In short, he’s super fucking annoying.

But! I can’t count the number of difficult problems I’ve solved because of him.

So next time you’re stuck on an impossible bug, try summoning your own inner debugging troll. That branch is never taken because that condition never evaulates to true? Prove it. That method is only ever be called once on startup? Prove it. The version of that library that you have loaded is the one you intended? Prove it.

The thing about the debugging troll is that his track record for accuracy is pretty bad, but he only has to be right once in his doubt in order for your mental model of the system’s behavior to be blown apart and the truth to become clear.


At work last week, I was validating a new code path against an old one by running them both over the same input, saving the generated MySQL queries for each one to a log file, and then running the saved query streams against a local MySQL installation and dumping the affected tables with mysqldump to diff them. (The run-dump-diff dance was necessary because the queries, while intended to be semantically identical, were in different forms.) Fun.

When doing this diffing, I noticed that many tables showed differences in the mysqldump output where the old path produced a value of -0, whereas the new path produced a value of 0. wat.

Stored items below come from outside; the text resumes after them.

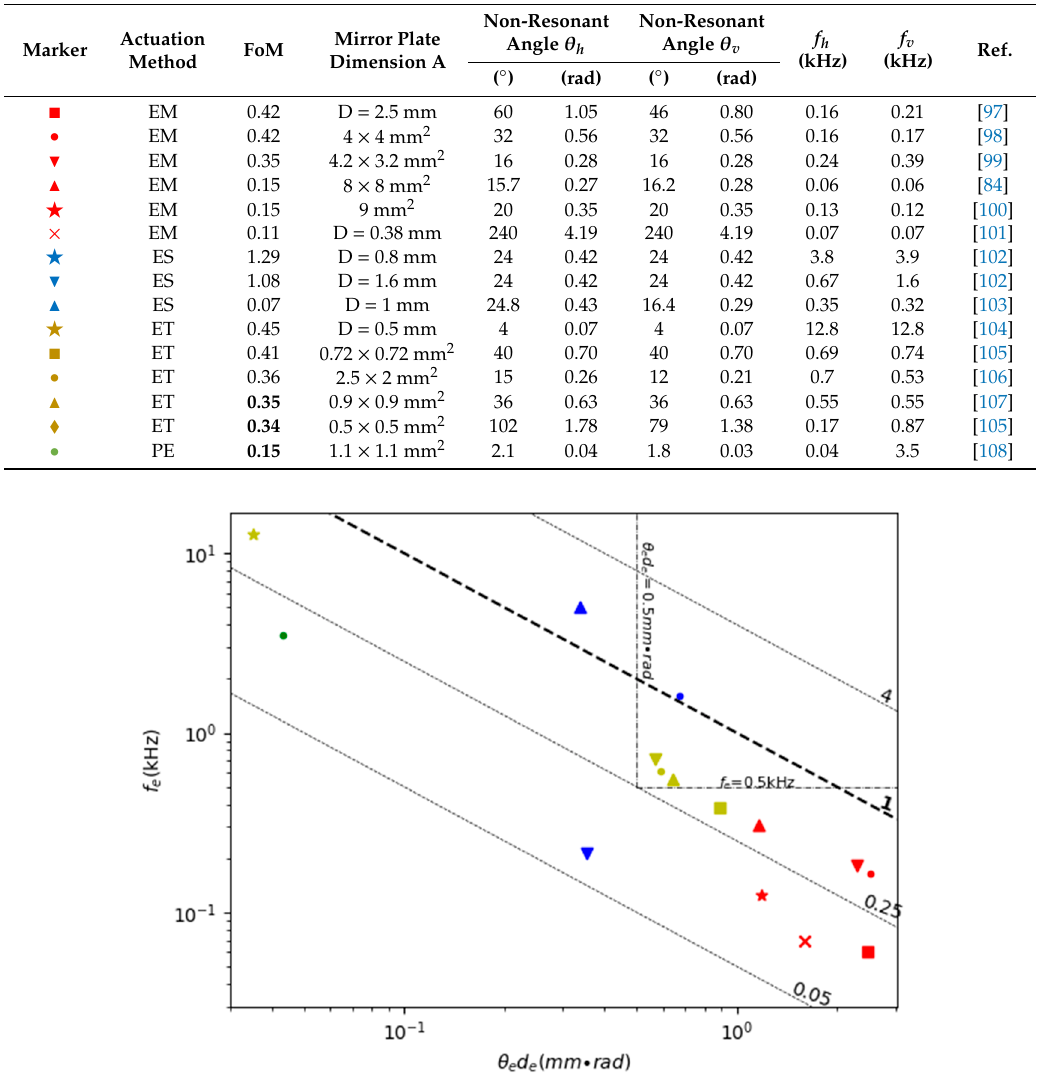
Figure 12. A comparison of 2D non-resonant scanning MEMS mirrors.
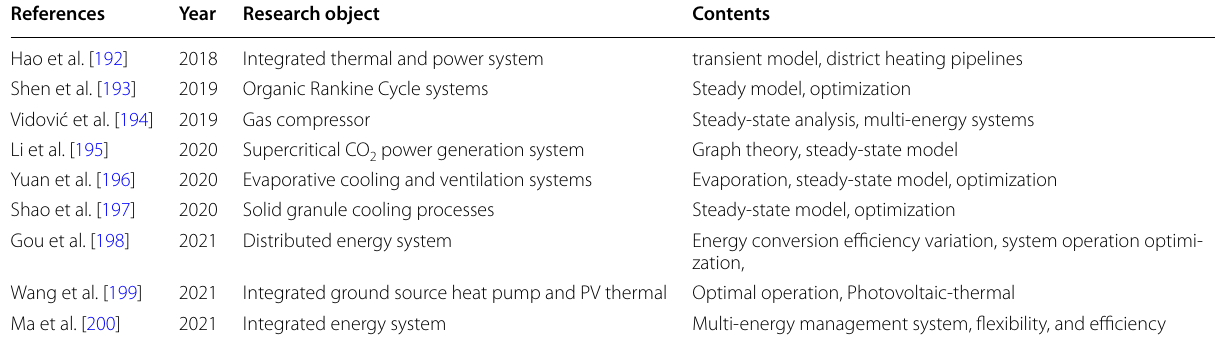
Table 4 Research and applications of heat current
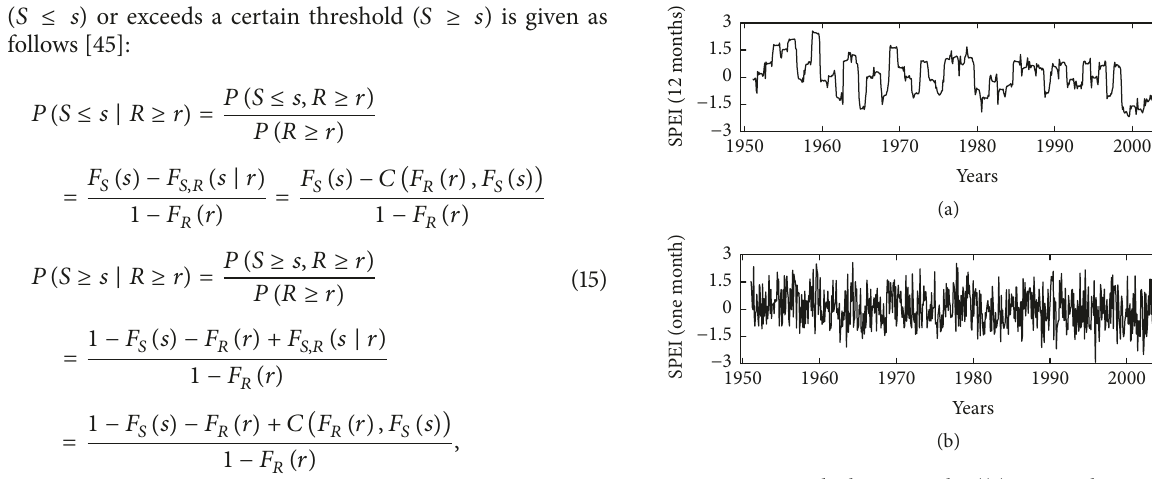
Figure 2: SPEI calculation results ((a) 12-month SPEI and (b) 1- month SPEI).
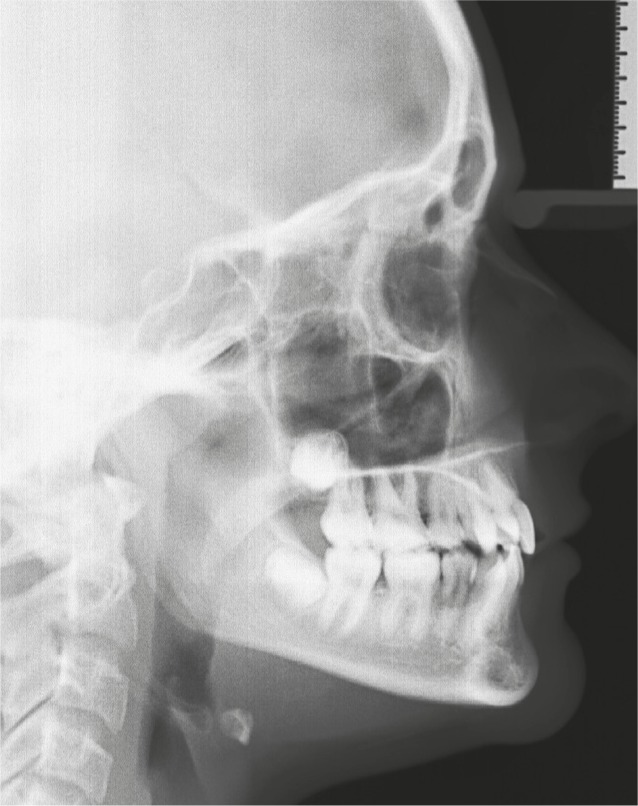
Final cephalogram.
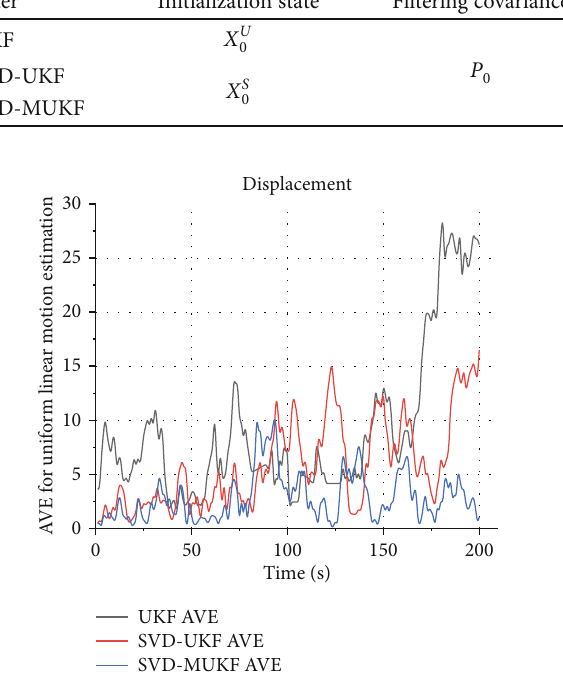
Figure 6: AVE for uniform linear motion estimation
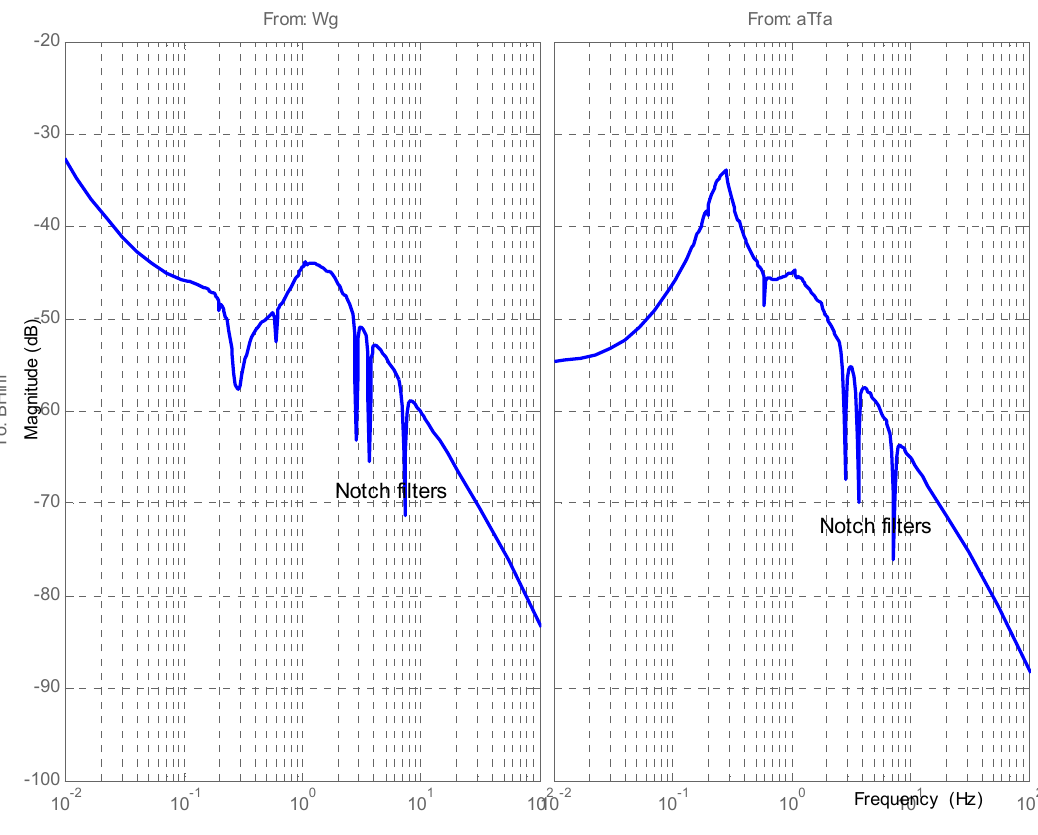
Pitch Controller. ∞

An experiment (with MySQL 5.5.20):

mysql> CREATE TABLE zeroes (z1 DOUBLE, z2 INT);
Query OK, 0 rows affected (0.05 sec)

mysql> INSERT INTO zeroes VALUES (0, 0), (-0, -0), (0.0, 0.0), (-0.0, -0.0), ('0', '0'), ('-0', '-0'), ('0.0', '0.0'), ('-0.0', '-0.0');
Query OK, 8 rows affected (0.02 sec)
Records: 8  Duplicates: 0  Warnings: 0

mysql> SELECT * FROM zeroes;
| z1   | z2   |
|    0 |    0 |
|    0 |    0 |
|    0 |    0 |
|    0 |    0 |
|    0 |    0 |
|   -0 |    0 |
|    0 |    0 |
|   -0 |    0 |
8 rows in set (0.00 sec)

You read that right: not only are both negative and positive zero values possible for DOUBLE columns (though not INT columns), but apparently a literal negative zero does not produce a negative zero column value unless it is quoted as if it were a string (there may be other ways to produce such a, value - I didn’t try too hard).

The negative/positive zero value distinction is not unique to MySQL - the IEEE 754 standard actually requires implementations to provide both positive and negative zero representations. In David Goldberg’s classic What Every Computer Scientist Should Know About Floating-Point Arithmetic, he explains some of the subtleties of signed zero behavior as laid out by IEEE 754:

If a distinction were made when comparing +0 and -0, simple tests like if (x = 0) would have very unpredictable behavior, depending on the sign of x. Thus the IEEE standard defines comparison so that +0 = -0, rather than -0 < +0. Although it would be possible always to ignore the sign of zero, the IEEE standard does not do so. When a multiplication or division involves a signed zero, the usual sign rules apply in computing the sign of the answer. Thus 3·(+0) = +0, and +0/-3 = -0.

It goes on, but I’ll spare you.

So positive and negative zeroes, sure - I can buy that. But the sytax for creating them in MySQL seems so strange as to be accidental.